Still, there is no word on a new album to follow up 2003’s To Love (將愛).
Wong generates passion bordering on hysteria among fans and manic screaming at her concerts and public appearances.
“She is great, and her songs always touch the deepest places in my heart,” wrote “Love You” on Chinese Web site qq.com.cn.
Wong is known for writing a fair number of her own songs, rare in the fast-moving, bubble-gum world of Chinese-language pop music where artists often put out several albums in one year.
Counting even President Ma Ying-jeou (馬英九) as a fan, Wong is also famous for her hit Chinese-language covers of tracks by The Cranberries, Tori Amos and the Cocteau Twins.
Outside of Asia, she is perhaps best known for her occasional film roles, including in Wong Kar-wai’s (王家衛) award-winning Chungking Express (重慶森林).
While Wong is returning to the limelight, Ellen DeGeneres has decided to give up her job as a judge on American Idol.
DeGeneres unexpectedly quit the top-rated television singing show last Thursday after just a year in the job, saying it was not the right fit for her.

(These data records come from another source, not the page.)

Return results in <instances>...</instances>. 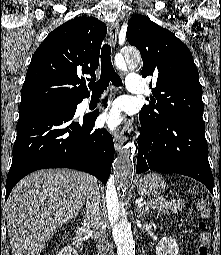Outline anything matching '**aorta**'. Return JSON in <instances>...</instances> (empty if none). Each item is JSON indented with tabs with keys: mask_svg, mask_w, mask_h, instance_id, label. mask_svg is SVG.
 I'll use <instances>...</instances> for the list:
<instances>
[{
	"mask_svg": "<svg viewBox=\"0 0 221 255\" xmlns=\"http://www.w3.org/2000/svg\"><path fill=\"white\" fill-rule=\"evenodd\" d=\"M115 61L120 68L126 66L138 68L142 65L139 53L133 48H126L116 56ZM135 153L134 145L128 144L125 147L116 159V168L107 183V211L118 255H135V242L131 225L127 220L126 211L123 207V197L134 174Z\"/></svg>",
	"mask_w": 221,
	"mask_h": 255,
	"instance_id": "aorta-1",
	"label": "aorta"
}]
</instances>
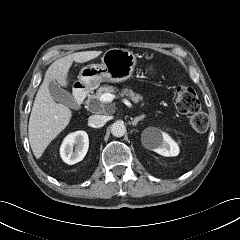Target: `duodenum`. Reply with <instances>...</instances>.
Returning a JSON list of instances; mask_svg holds the SVG:
<instances>
[{"label":"duodenum","mask_w":240,"mask_h":240,"mask_svg":"<svg viewBox=\"0 0 240 240\" xmlns=\"http://www.w3.org/2000/svg\"><path fill=\"white\" fill-rule=\"evenodd\" d=\"M73 93H74V97H75L76 101L78 103H82L86 98L87 92H86V89L82 85L76 84Z\"/></svg>","instance_id":"duodenum-1"}]
</instances>
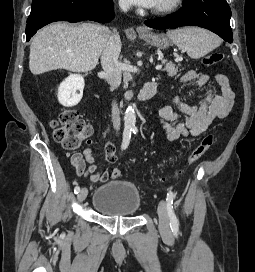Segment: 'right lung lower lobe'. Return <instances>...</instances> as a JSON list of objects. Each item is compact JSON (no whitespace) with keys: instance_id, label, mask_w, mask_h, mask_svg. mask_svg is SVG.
I'll return each instance as SVG.
<instances>
[{"instance_id":"obj_1","label":"right lung lower lobe","mask_w":255,"mask_h":272,"mask_svg":"<svg viewBox=\"0 0 255 272\" xmlns=\"http://www.w3.org/2000/svg\"><path fill=\"white\" fill-rule=\"evenodd\" d=\"M114 17L112 0H33L26 25V40L43 26L56 21L109 22Z\"/></svg>"}]
</instances>
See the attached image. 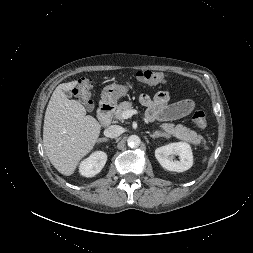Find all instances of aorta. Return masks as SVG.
Masks as SVG:
<instances>
[{"label": "aorta", "mask_w": 253, "mask_h": 253, "mask_svg": "<svg viewBox=\"0 0 253 253\" xmlns=\"http://www.w3.org/2000/svg\"><path fill=\"white\" fill-rule=\"evenodd\" d=\"M128 146L131 148L138 147L141 143V139L137 135H131L127 139Z\"/></svg>", "instance_id": "762f6f07"}]
</instances>
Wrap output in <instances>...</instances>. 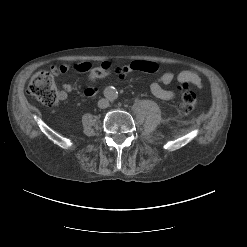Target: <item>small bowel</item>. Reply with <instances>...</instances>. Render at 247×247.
<instances>
[{"label": "small bowel", "instance_id": "obj_1", "mask_svg": "<svg viewBox=\"0 0 247 247\" xmlns=\"http://www.w3.org/2000/svg\"><path fill=\"white\" fill-rule=\"evenodd\" d=\"M108 63V62H105ZM109 64V63H108ZM110 65V64H109ZM73 69L78 73H86L91 69V65L88 62H79L73 65ZM159 67L156 63L150 61H133L128 66L121 67L116 70L117 74L124 76L131 71H142L146 73H156ZM53 74H65L70 70L68 64H61L52 66L51 68ZM177 82L179 84H193L197 87L202 86V77L195 70H184L178 74L172 72L162 73L156 80H154L150 85V90L152 94L165 101H171L176 98V93L174 91L165 89L164 86L171 84L172 82ZM73 90V85L70 82H64L62 85V90L59 91V98L61 100L67 97V94ZM97 92L95 87H87L84 90V95L86 97H93Z\"/></svg>", "mask_w": 247, "mask_h": 247}]
</instances>
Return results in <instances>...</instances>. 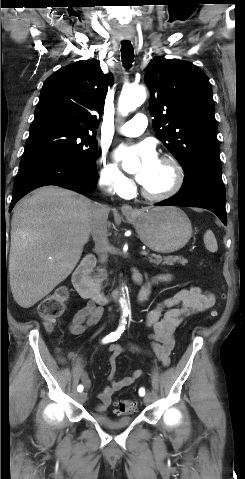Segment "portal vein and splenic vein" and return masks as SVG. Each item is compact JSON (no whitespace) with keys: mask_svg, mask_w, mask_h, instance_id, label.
I'll list each match as a JSON object with an SVG mask.
<instances>
[{"mask_svg":"<svg viewBox=\"0 0 245 479\" xmlns=\"http://www.w3.org/2000/svg\"><path fill=\"white\" fill-rule=\"evenodd\" d=\"M141 254L144 255V256H148V255H149V253H148L147 251H142Z\"/></svg>","mask_w":245,"mask_h":479,"instance_id":"portal-vein-and-splenic-vein-1","label":"portal vein and splenic vein"}]
</instances>
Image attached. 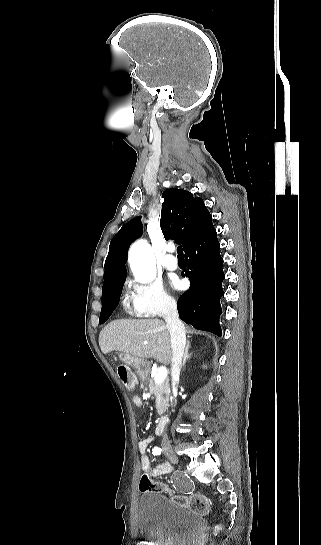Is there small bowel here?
<instances>
[{"instance_id": "1", "label": "small bowel", "mask_w": 321, "mask_h": 545, "mask_svg": "<svg viewBox=\"0 0 321 545\" xmlns=\"http://www.w3.org/2000/svg\"><path fill=\"white\" fill-rule=\"evenodd\" d=\"M133 402L137 406L143 405V399L139 395L133 397ZM153 437H147L138 443V450L140 454V464L144 473H148L151 477L155 478L171 472L172 467L168 463L158 465L155 468L151 467L150 459L147 455V448L153 442Z\"/></svg>"}]
</instances>
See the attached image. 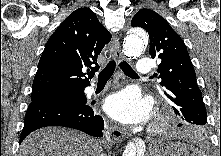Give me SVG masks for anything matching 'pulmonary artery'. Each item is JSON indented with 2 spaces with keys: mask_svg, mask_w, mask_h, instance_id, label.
I'll return each mask as SVG.
<instances>
[{
  "mask_svg": "<svg viewBox=\"0 0 221 156\" xmlns=\"http://www.w3.org/2000/svg\"><path fill=\"white\" fill-rule=\"evenodd\" d=\"M137 73L139 75H148L152 72V63L148 58H141L137 63ZM92 87L90 90L92 91Z\"/></svg>",
  "mask_w": 221,
  "mask_h": 156,
  "instance_id": "pulmonary-artery-1",
  "label": "pulmonary artery"
}]
</instances>
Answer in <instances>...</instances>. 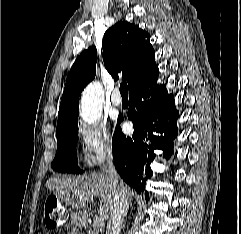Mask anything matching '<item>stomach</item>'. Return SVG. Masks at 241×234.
<instances>
[{
    "mask_svg": "<svg viewBox=\"0 0 241 234\" xmlns=\"http://www.w3.org/2000/svg\"><path fill=\"white\" fill-rule=\"evenodd\" d=\"M73 220L76 221V222L80 221L79 216L77 214H75L73 216Z\"/></svg>",
    "mask_w": 241,
    "mask_h": 234,
    "instance_id": "obj_1",
    "label": "stomach"
}]
</instances>
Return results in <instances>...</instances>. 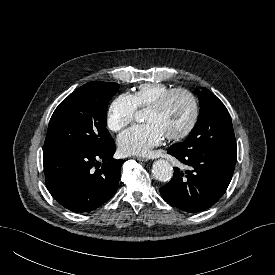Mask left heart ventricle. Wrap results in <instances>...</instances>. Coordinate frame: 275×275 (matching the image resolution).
I'll list each match as a JSON object with an SVG mask.
<instances>
[{"mask_svg":"<svg viewBox=\"0 0 275 275\" xmlns=\"http://www.w3.org/2000/svg\"><path fill=\"white\" fill-rule=\"evenodd\" d=\"M191 115L192 105L189 98L179 93L172 96L162 110L148 109L145 121L157 125L166 136L182 131L188 125Z\"/></svg>","mask_w":275,"mask_h":275,"instance_id":"1","label":"left heart ventricle"}]
</instances>
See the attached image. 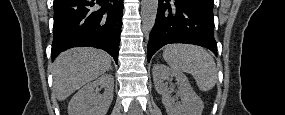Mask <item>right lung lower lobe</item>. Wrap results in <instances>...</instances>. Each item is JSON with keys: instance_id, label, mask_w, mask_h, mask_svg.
Here are the masks:
<instances>
[{"instance_id": "right-lung-lower-lobe-1", "label": "right lung lower lobe", "mask_w": 285, "mask_h": 115, "mask_svg": "<svg viewBox=\"0 0 285 115\" xmlns=\"http://www.w3.org/2000/svg\"><path fill=\"white\" fill-rule=\"evenodd\" d=\"M53 6L52 60L66 49L89 46L108 52L117 63L123 0H54Z\"/></svg>"}]
</instances>
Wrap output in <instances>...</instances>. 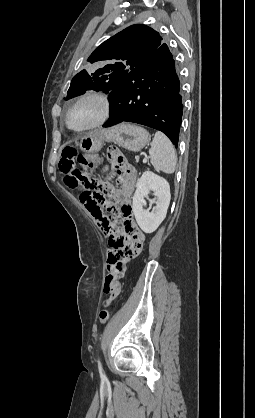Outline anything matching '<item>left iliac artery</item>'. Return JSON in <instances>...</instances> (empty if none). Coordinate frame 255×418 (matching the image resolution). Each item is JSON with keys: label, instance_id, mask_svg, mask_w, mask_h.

The popular US talk show host and comedian, whose addition to the panel had largely disappointed viewers, said the workload was more than she expected and she found it hard to hurt the feelings of contestants.
“A couple months ago, I let [TV network] Fox and the American Idol producers know that this didn’t feel like the right fit for me,” DeGeneres said in a statement.
DeGeneres, who signed a five year contract with Idol last year, is the second judge to quit the show this year. Abrasive British judge Simon Cowell left in May to launch his own talent show in late 2011.
A fine judge of “talent” of a different sort, 84 year-old Playboy founder Hugh Hefner embodies the lifestyle of sexual freedom that his men’s magazine has espoused since it was founded in 1953, featuring a nude centerfold of Marilyn Monroe.
Yet, there is another side to the pajama-loving man known around the world by his nickname, Hef. Along with sexual freedom, he has championed civil rights, published stories challenging McCarthyism and the Vietnam War, and backed gay causes and the legalization of marijuana.
The new documentary film, Hugh Hefner: Playboy, Activist and Rebel, debuted in US theaters on Friday offering audiences this other side of Hefner. He sat down with Reuters in the Playboy mansion to talk about the film.
Q: The documentary addresses the irony of the two sides of you: the carefree life vs the serious political activist. Where is the common ground between the two?
A: “Aren’t they exactly the same? In other words, aren’t the sexual revolution and racial emancipation the same thing? I just think these are areas of our free society that have not been truly free and properly dealt with.”
Q: A lot of people would say “no,” and that your brand of sexual freedom is really just the objectifying of women.
A: “Anybody who thinks we objectify women in a negative sense has a political agenda of their own. It comes right out of our Puritan heritage. The simple truth of the matter is we are two different sexes. We are attracted to one another. That is the basis of civilization. That is what makes the world go around. The notion of the denying the fact that women, in a positive sense, are objects of sexual desire is to simply not deal with reality.”